# TASK DETAILS
Pull out the text of every row below verbatim, leaving the pictures out of your answer.

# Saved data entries

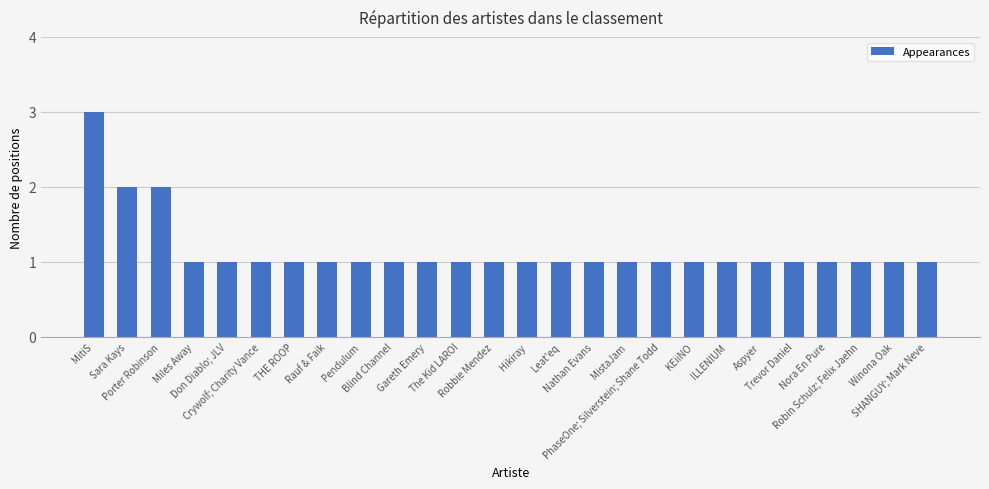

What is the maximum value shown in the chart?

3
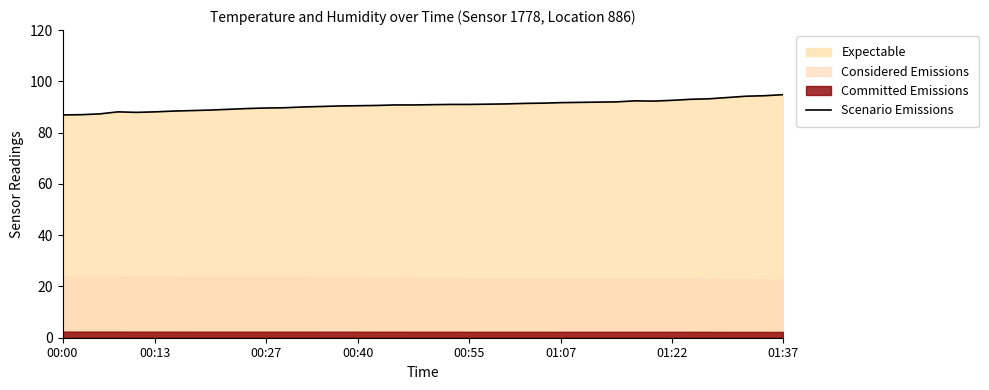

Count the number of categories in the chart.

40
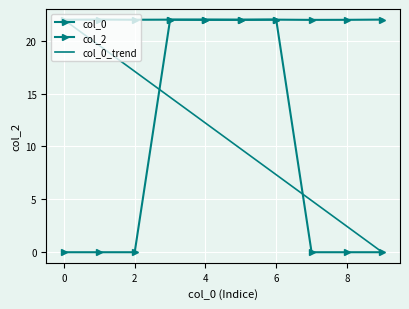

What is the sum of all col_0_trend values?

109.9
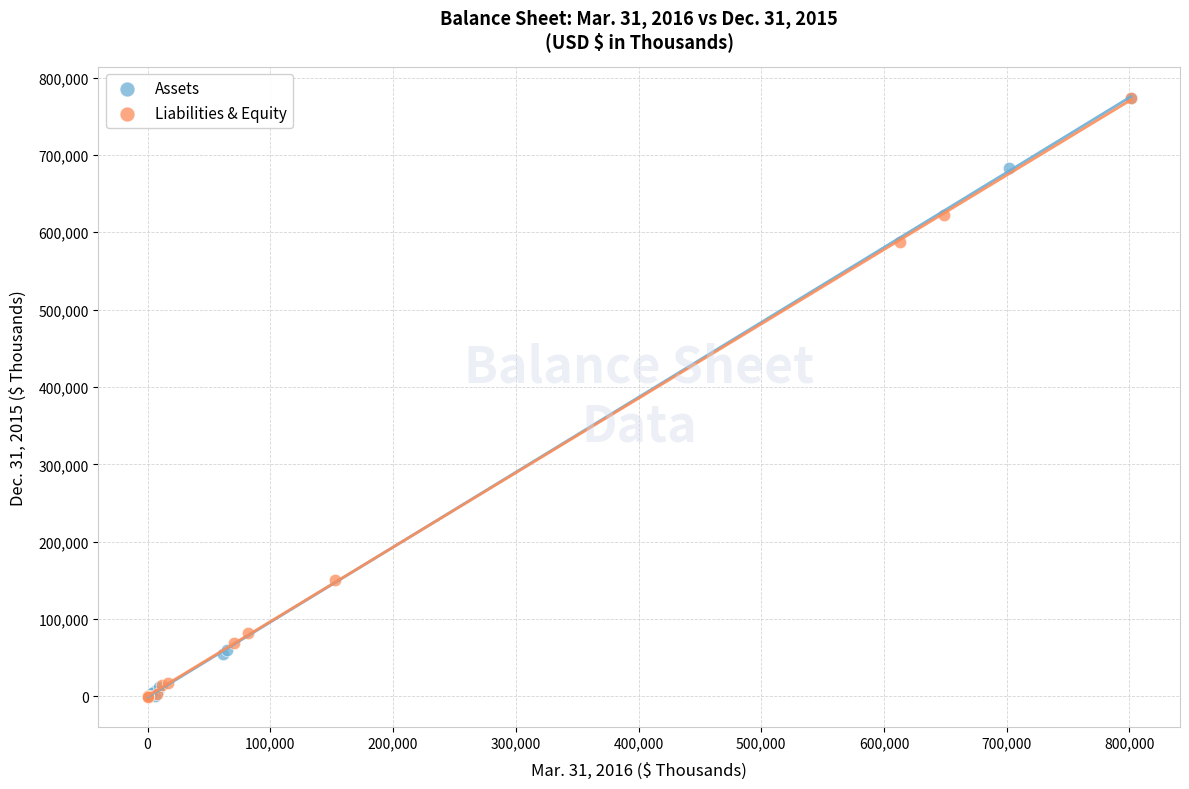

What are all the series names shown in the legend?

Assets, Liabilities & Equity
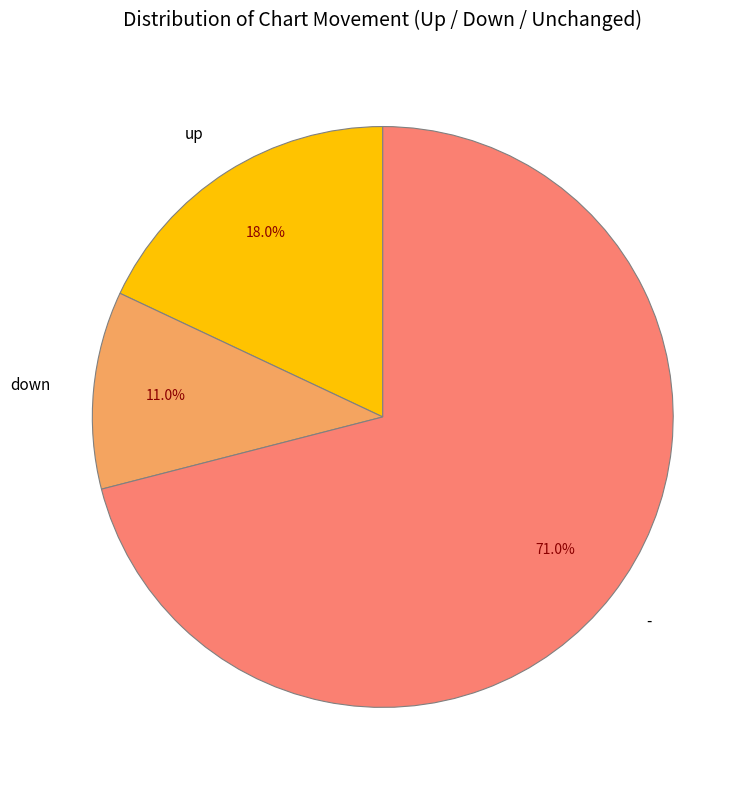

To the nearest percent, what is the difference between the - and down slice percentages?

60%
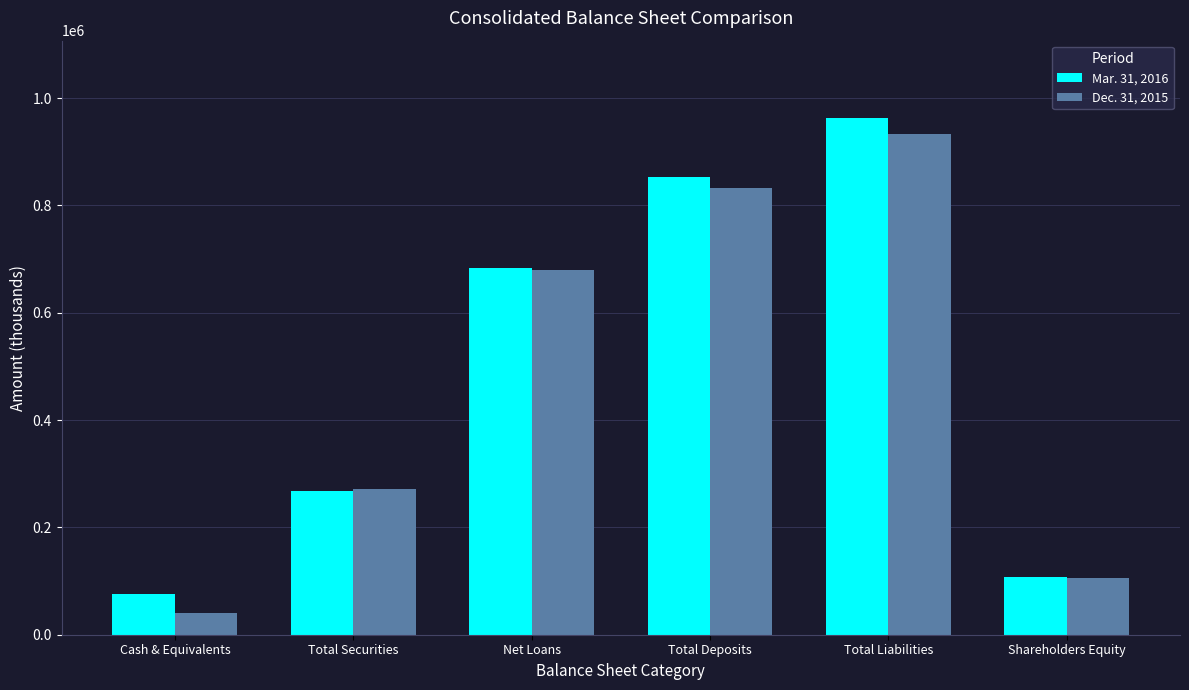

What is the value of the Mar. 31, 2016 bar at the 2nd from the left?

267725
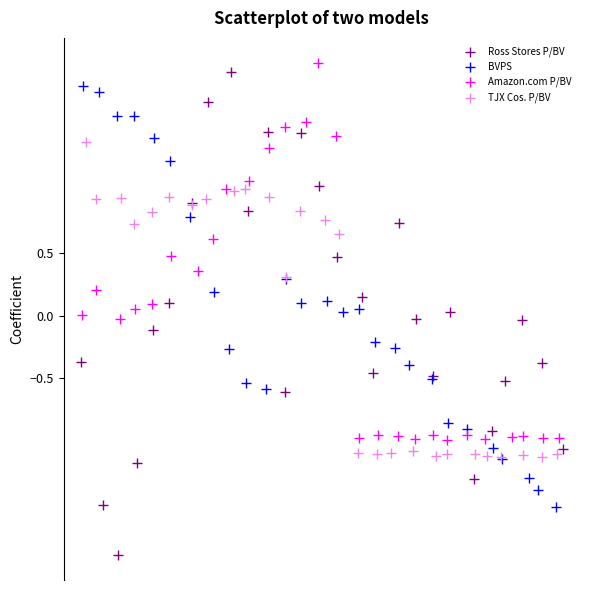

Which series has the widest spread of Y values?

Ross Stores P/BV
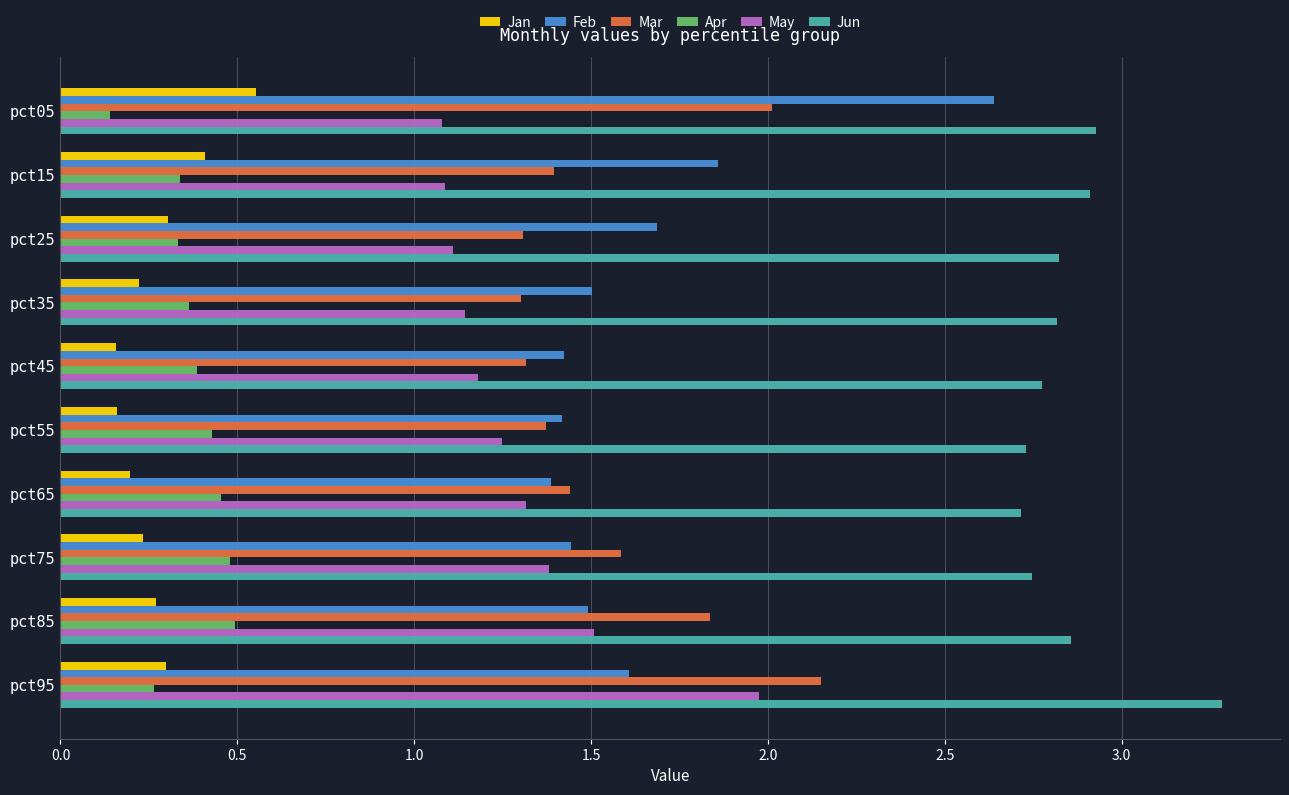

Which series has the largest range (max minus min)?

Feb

# RESULT BELOW
What is the maximum value shown in the chart?

3

Count the number of categories in the chart.

40

What is the sum of all col_0_trend values?

109.9

What are all the series names shown in the legend?

Assets, Liabilities & Equity

To the nearest percent, what is the difference between the - and down slice percentages?

60%

What is the value of the Mar. 31, 2016 bar at the 2nd from the left?

267725

Which series has the widest spread of Y values?

Ross Stores P/BV

Which series has the largest range (max minus min)?

Feb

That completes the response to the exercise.